European business aviation flights declined almost 4 percent in the first four months of 2013 over the same period the prior year, according to data released at EBACE by Avinode, the online air charter market maker based in Gothenburg, Sweden. The figures provided a sobering introduction to Avinode’s Business Intelligence presentation and panel discussion, which brought charter operators and brokers to the dais for a frank discussion of air charter in Europe.
“We know times are tough,” said moderator Brian Humphries, president of EBAA, encouraging audience members to participate in the discussion. “We’re all experts in our fields, so please don’t hold back. Nothing is too off the wall.”
Panelists included Andreas Becker, founder and CEO, GAS German Aviation Service; Mark Briffa, CEO, Air Partner; Christophe Gibert, director of Charter Sales, ExecuJet Europe; Diego Moser, co-owner and managing director, Sur Aviation; and Avinode managing director Oliver King, who presented the data that framed the conversation.
Avinode’s data indicates that business jet departures from January to April of this year were 3.8 percent lower than the same period in 2012, continuing a decline observed last year.
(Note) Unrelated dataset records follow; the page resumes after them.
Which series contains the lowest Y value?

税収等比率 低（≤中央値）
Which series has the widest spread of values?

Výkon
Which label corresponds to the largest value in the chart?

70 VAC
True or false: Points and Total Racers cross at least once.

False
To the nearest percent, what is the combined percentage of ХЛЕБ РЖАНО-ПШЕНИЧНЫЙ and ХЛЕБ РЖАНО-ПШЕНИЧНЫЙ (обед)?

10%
Analysis of Eurocontrol data shows a 4.3-percent decline in intra-Europe traffic (which comprises 74 percent of the Continent’s business jet movements), though flights from Europe to other regions of the world showed a year-over-year increase of 3.8 percent.
Through the panelists’ comments and interchanges with audience members, four key problem areas confronting European charter emerged:
The economy: Europe’s economic doldrums have dampened both the means and the reasons for chartering among those who use private aviation for business.
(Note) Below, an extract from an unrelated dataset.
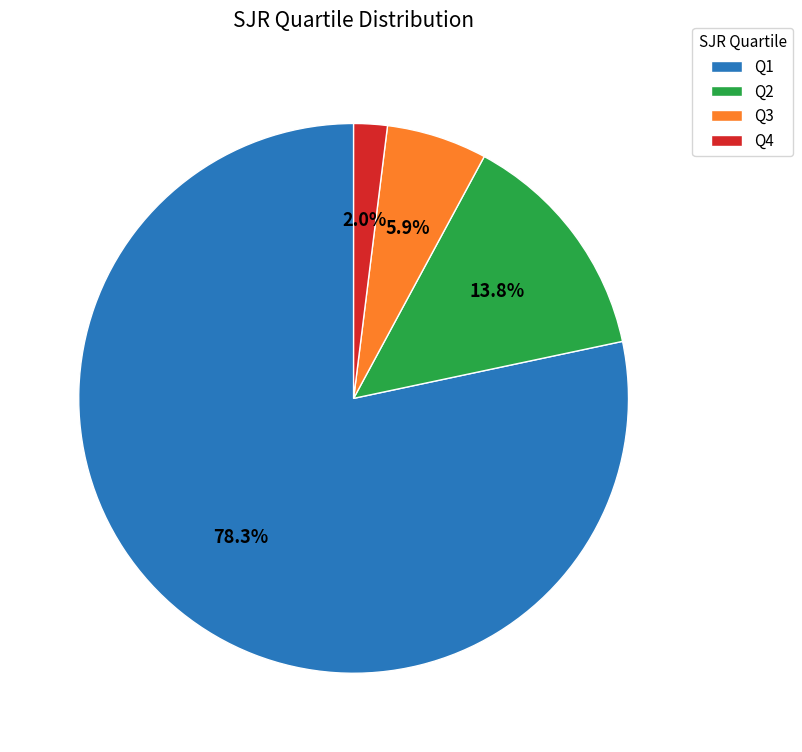

What is the smallest slice in the pie chart?

Q4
Image: Whether due to negative portrayals in the media or providers’ own advertising campaigns, or the reticence of charterers to speak publicly about its real utility, many potential clients regard charter as a wasteful mode of transportation and a luxury suitable only for celebrities and the independently wealthy.
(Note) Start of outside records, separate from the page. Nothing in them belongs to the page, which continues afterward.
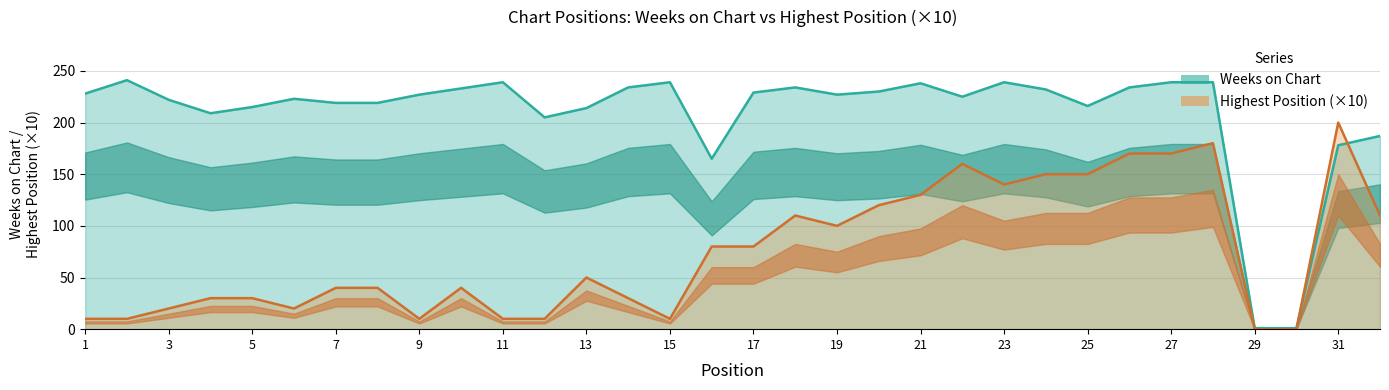

Reading left to right, what are all the values shown in this chart?

Weeks on Chart: 228	241	222	209	215	223	219	219	227	233	239	205	214	234	239	165	229	234	227	230	238	225	239	232	216	234	239	239	1	1	178	187
Posicion mas alta: 10	10	20	30	30	20	40	40	10	40	10	10	50	30	10	80	80	110	100	120	130	160	140	150	150	170	170	180	0	0	200	110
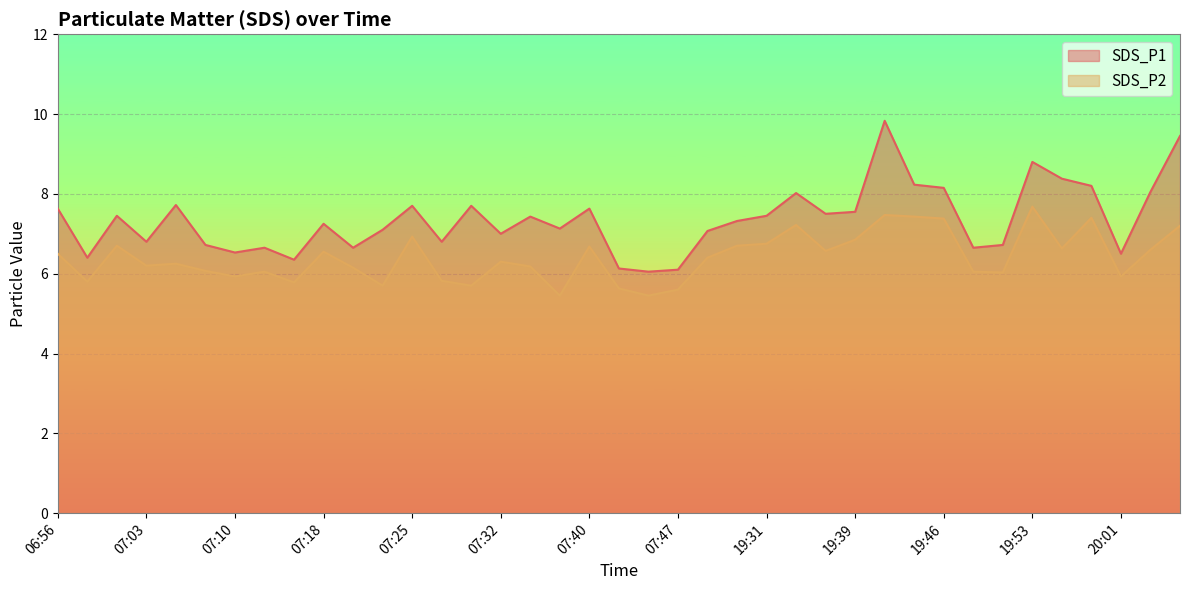

How many series are shown in this chart?

2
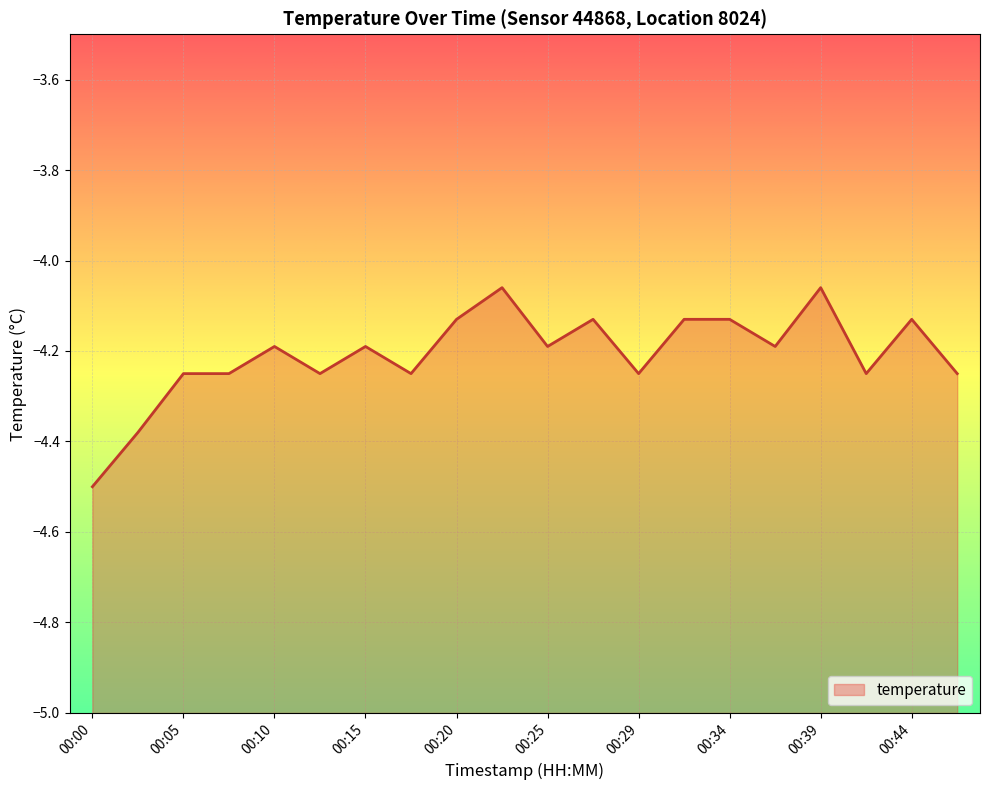

At which category does the data reach its first local peak?

00:10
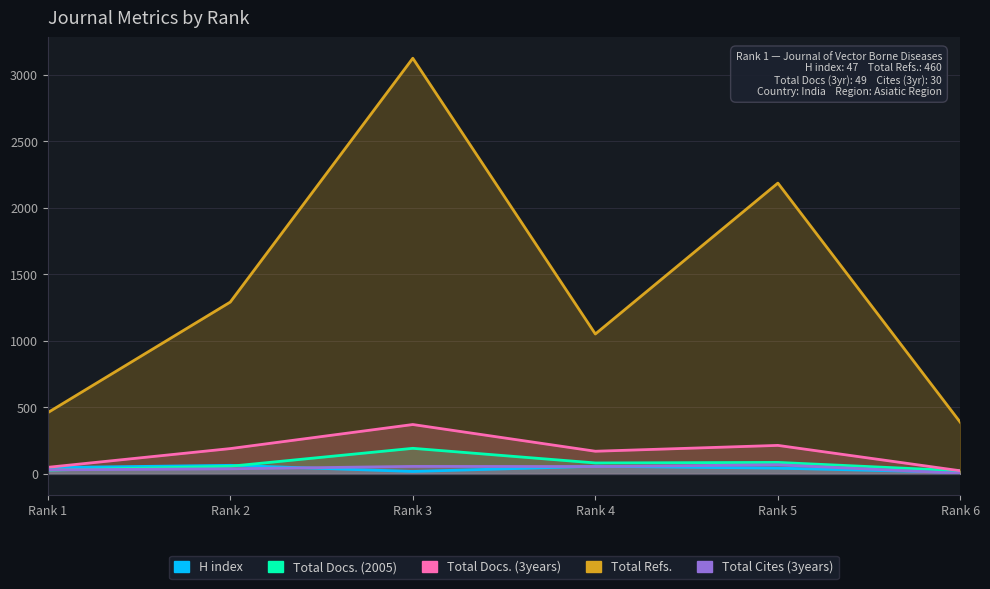

At which label does Total Docs. (3years) reach its peak?

Rank 3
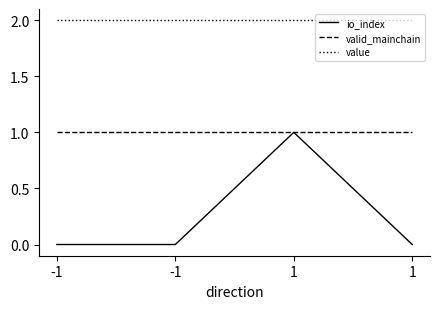

At which category does the chart reach its peak across all series?

-1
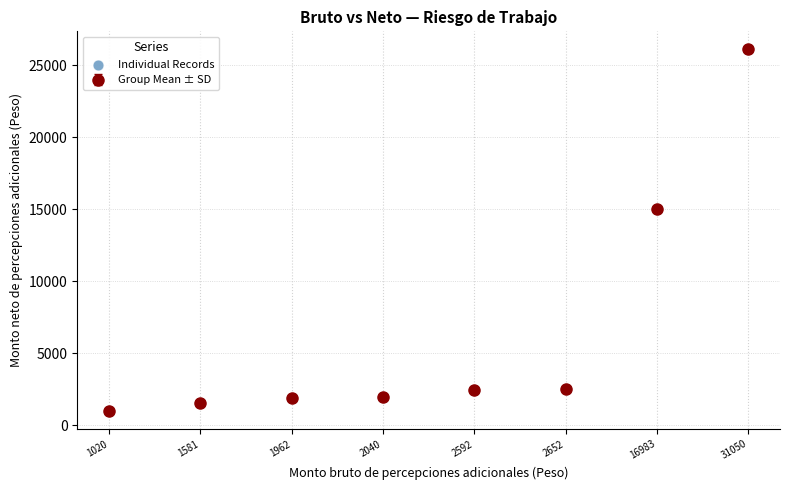

What is the change in value from 1581 to 31050?

+24572.5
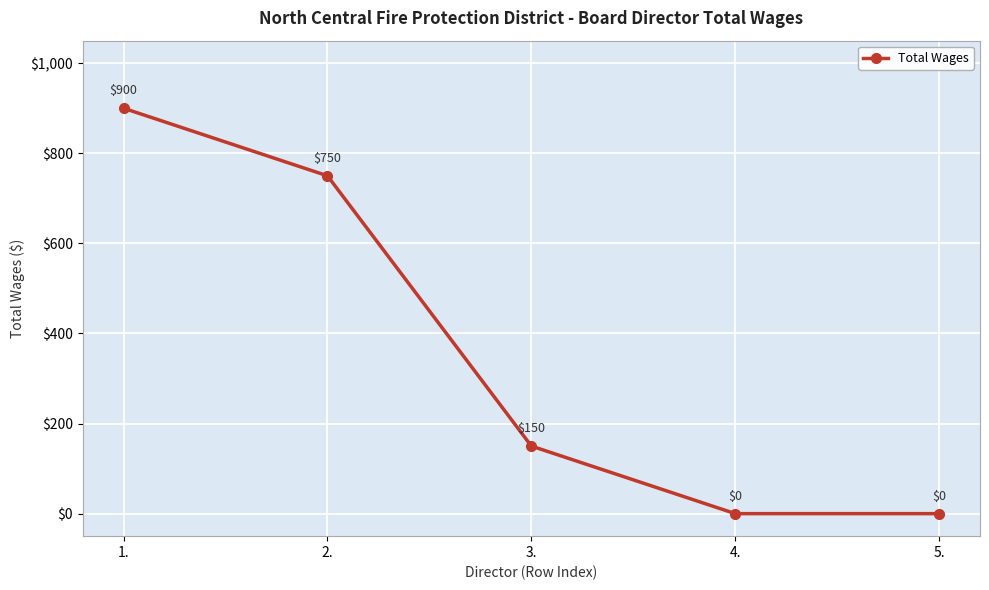

What is the greatest value displayed?

900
Pricing: The cost of charter, ever an issue among potential charter customers worldwide, faces additional pressures in Europe. Taxes, high fees and other charges make charter here more expensive than in the U.S., for example, where charter activity is slowly but steadily rising. Relatively low availability of charter aircraft (exacerbated by the number of owners who withhold their aircraft from the market) and unrealistic expectations about potential revenue from owners add to upward pressure on pricing.
Airline competition: Airlines have upped their first-class and business-class products, and high-value passengers are often accommodated in boarding commercial flights without appearing at the airport well in advance of departure time, lowering the advantages of the cosseting and get-to-the-airport-and-go pitch of air charter.
Humphries said next week the EBAA would be hosting a day-long gathering of 30 CEOs who had never used business aviation to give them a first-hand look at its realities and benefits. That may give the organization new insights into why people who could benefit from business aviation don’t use it, as well as ways to break through such barriers, he said.